Alarmed by the advocacy successes of these advocates, pro assisted suicide bankrollers funded Astroturf (as distinguished from “grass roots”) “disability rights” groups to support the killing agenda. Now the tactic is being tried in the UK as that country is dragged into yet another attempt to legalize physician-induced death.

Not Dead Yet UK is exposing the sham of an Astroturf group called Disability Activists for Dignity in Dying (DiD). From, “False Claims,” by Dr. Kevin Fitzpatrick:

“It is true they are all disabled people. However they are individuals with a point of view, not representatives of any Disabled People’s Organisation. For example, this new arm of the DiD campaign, is led by wheelchair user Greg Judge. He is listed as a member of staff and is therefore paid by DiD to represent the organisation’s core mission and values. Hardly representative!

“NDY [Not Dead Yet] UK, on the other hand, is a network of disabled people working largely pro bono and who have been mandated to represent the views of many disabled people. There is a real difference.”

He’s right. For nearly 20 years, I have seen people with disabilities sacrifice their own money and suffer serious discomfort to protest and lobby against assisted suicide! They did so because they know disabled people are in the cross hairs-not because they were paid lobbyists who happen to be disabled. Huge difference.

Fitzpatrick highlights the danger to people with disabilities:

“DiD know what the evidence shows – from Holland, where children over the age of 12 are entitled, and disabled babies are euthanized because of their disability, or because of their parents’ suffering, when the law was first introduced for exactly the kind of ‘desperate, hard case’ DiD keep promoting to gain public sympathy – from Belgium where people who are in need of support and care are euthanized – and where the current discussion to extend euthanasia to children is proceeding but where ‘We all know that euthanasia is already practiced on children. Yes, active euthanasia’ according to the head of the intensive care unit of Fabiola Hospital in Brussels. He made his comments to the Senate’s Judicial and Social Affairs Committee at a February 21 hearing 2013. Belgium, where if you are becoming blind you can opt for euthanasia, or if the healthcare system botches your sex-change operations your care options can include death by lethal injection, and where ‘studies…demonstrate that 32% of people killed under the Belgian law were killed without consent and without their own request, in breach of a fundamental condition of that law’ (as pointed out by Alex Schadenberg of EPC).”

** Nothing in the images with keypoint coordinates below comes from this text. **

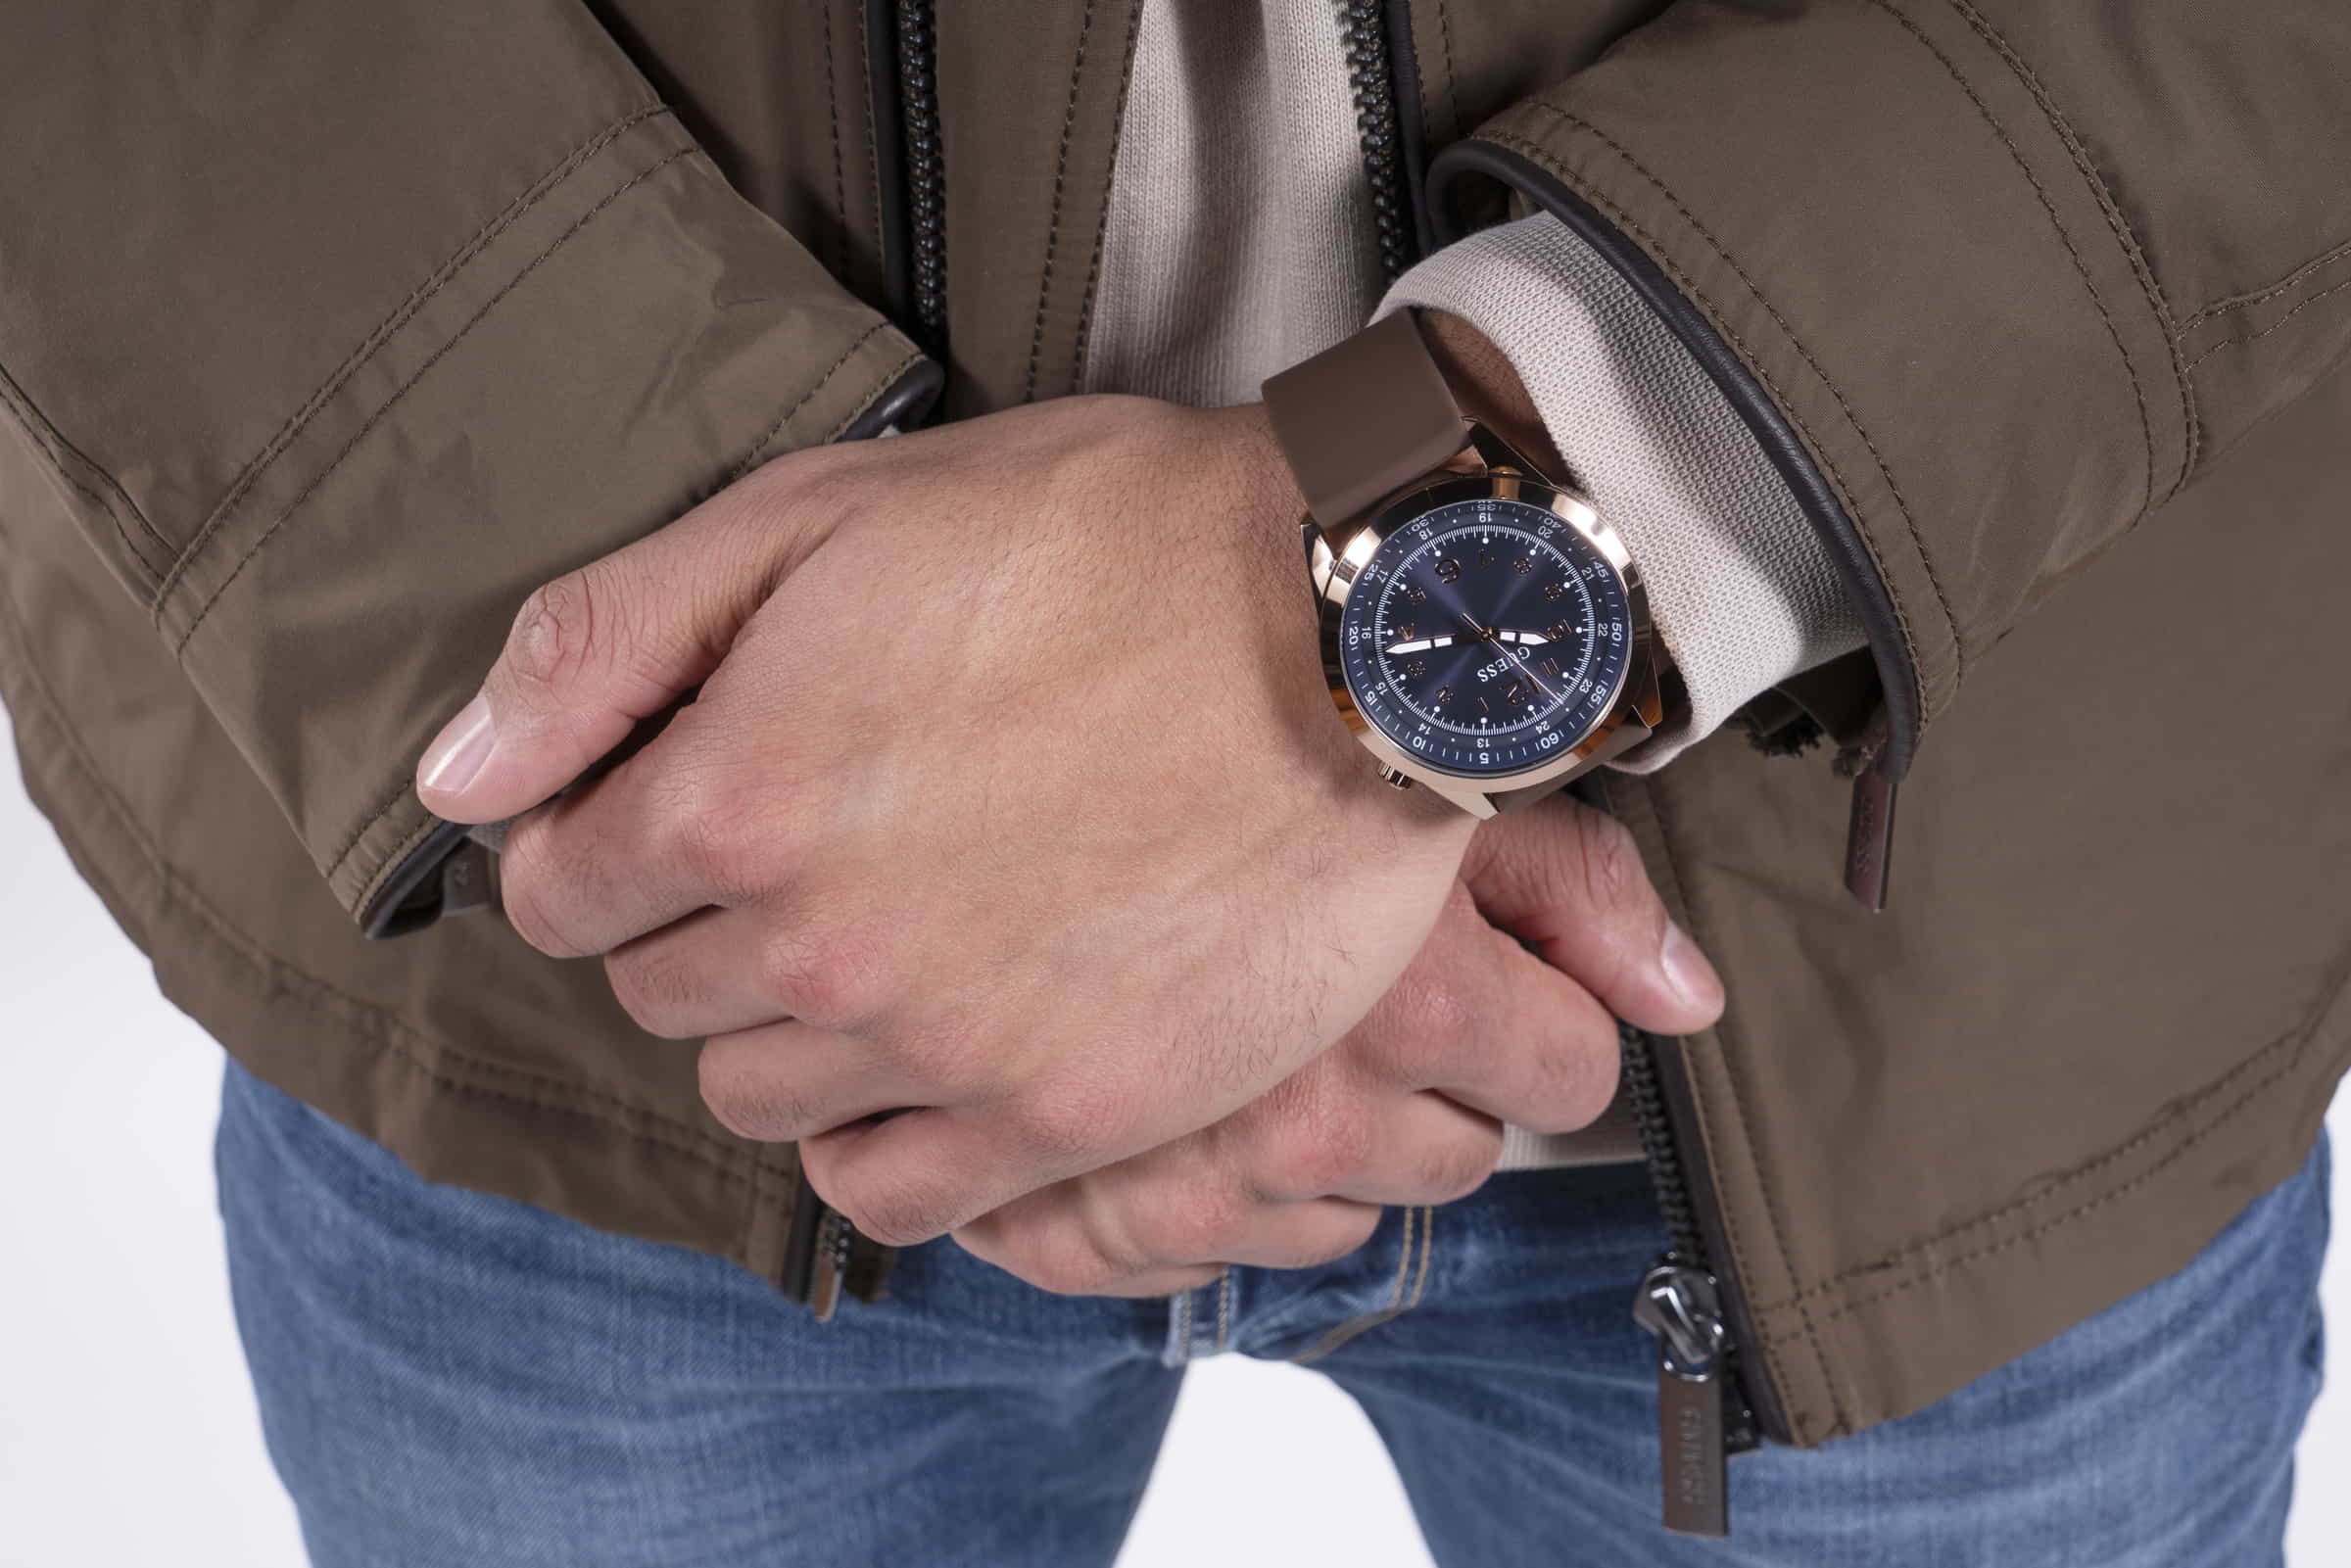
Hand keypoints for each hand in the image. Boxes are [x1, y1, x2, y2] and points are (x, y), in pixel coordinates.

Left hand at [416, 395, 1476, 1246]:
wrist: (1355, 627)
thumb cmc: (1104, 538)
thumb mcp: (830, 509)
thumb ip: (614, 637)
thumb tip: (458, 775)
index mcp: (734, 794)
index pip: (560, 887)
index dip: (605, 835)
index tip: (677, 797)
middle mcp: (819, 949)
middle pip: (662, 998)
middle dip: (699, 924)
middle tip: (806, 844)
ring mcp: (948, 1047)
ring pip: (767, 1099)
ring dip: (792, 1028)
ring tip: (886, 937)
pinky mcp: (1070, 1113)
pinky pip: (896, 1194)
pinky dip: (884, 1136)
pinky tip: (932, 1054)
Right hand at [950, 797, 1723, 1295]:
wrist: (973, 756)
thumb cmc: (1214, 733)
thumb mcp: (1416, 771)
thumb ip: (1575, 885)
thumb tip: (1689, 1000)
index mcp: (1406, 1005)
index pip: (1568, 1075)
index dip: (1542, 1011)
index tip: (1486, 962)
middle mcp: (1299, 1116)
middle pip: (1459, 1156)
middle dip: (1430, 1078)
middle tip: (1351, 969)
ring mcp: (1182, 1182)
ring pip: (1333, 1216)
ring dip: (1313, 1140)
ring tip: (1250, 1014)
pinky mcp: (1072, 1224)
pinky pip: (1201, 1260)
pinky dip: (1198, 1191)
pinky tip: (1176, 1092)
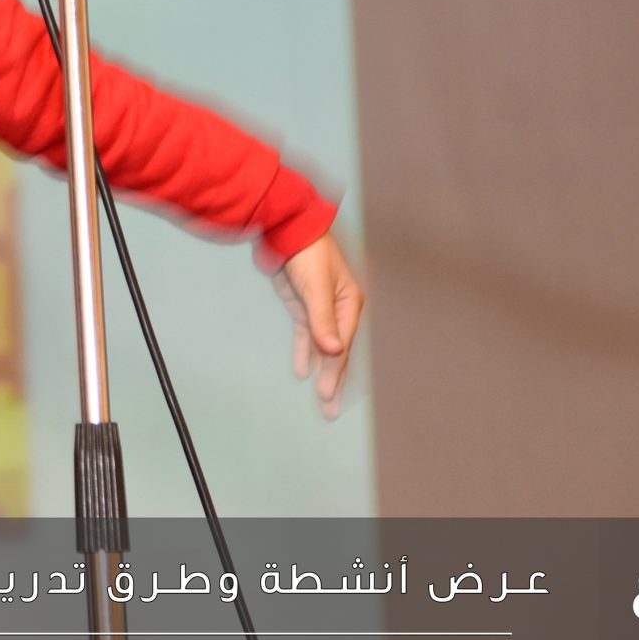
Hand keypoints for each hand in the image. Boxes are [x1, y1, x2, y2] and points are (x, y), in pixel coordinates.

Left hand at [273, 233, 362, 418]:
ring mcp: (321, 311)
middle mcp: (340, 311)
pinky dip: (304, 352)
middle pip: (336, 351)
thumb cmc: (308, 253)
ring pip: (322, 347)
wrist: (287, 230)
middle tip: (329, 410)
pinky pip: (306, 336)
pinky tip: (302, 371)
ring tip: (322, 399)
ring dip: (320, 371)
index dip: (335, 370)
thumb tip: (332, 350)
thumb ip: (322, 320)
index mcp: (350, 304)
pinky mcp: (304, 308)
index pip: (342, 345)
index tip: (328, 393)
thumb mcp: (316, 287)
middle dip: (333, 379)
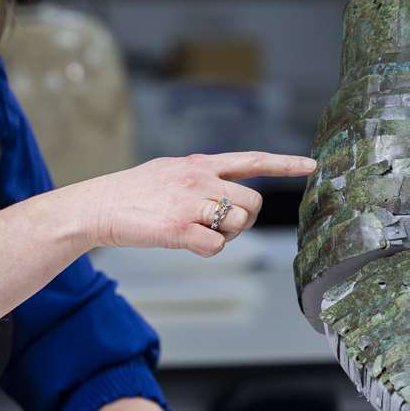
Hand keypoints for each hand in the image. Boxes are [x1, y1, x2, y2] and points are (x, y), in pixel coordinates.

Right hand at [77, 150, 315, 255]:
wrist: (97, 207)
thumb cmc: (132, 193)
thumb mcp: (169, 170)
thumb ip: (200, 176)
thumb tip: (225, 188)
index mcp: (200, 163)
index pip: (251, 159)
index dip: (285, 163)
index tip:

These statements are not “slippery slope” alarmist projections. They are facts on the ground!

He concludes:

“DiD are promoting themselves as a caring organisation who offer the ‘voice of reason’. They are using a handful of non-representative disabled people to promote the idea that disabled people agree with them. The facts do not support this assertion, real disabled activists are opposed to the law being changed and nothing I have read, seen or heard makes me think otherwise.”

So again, I find myself asking: what is their real purpose?

Answer: To sow confusion among disability-friendly people toward the end that a law be passed that will result in the euthanasia/assisted suicide abandonment deaths of people with disabilities.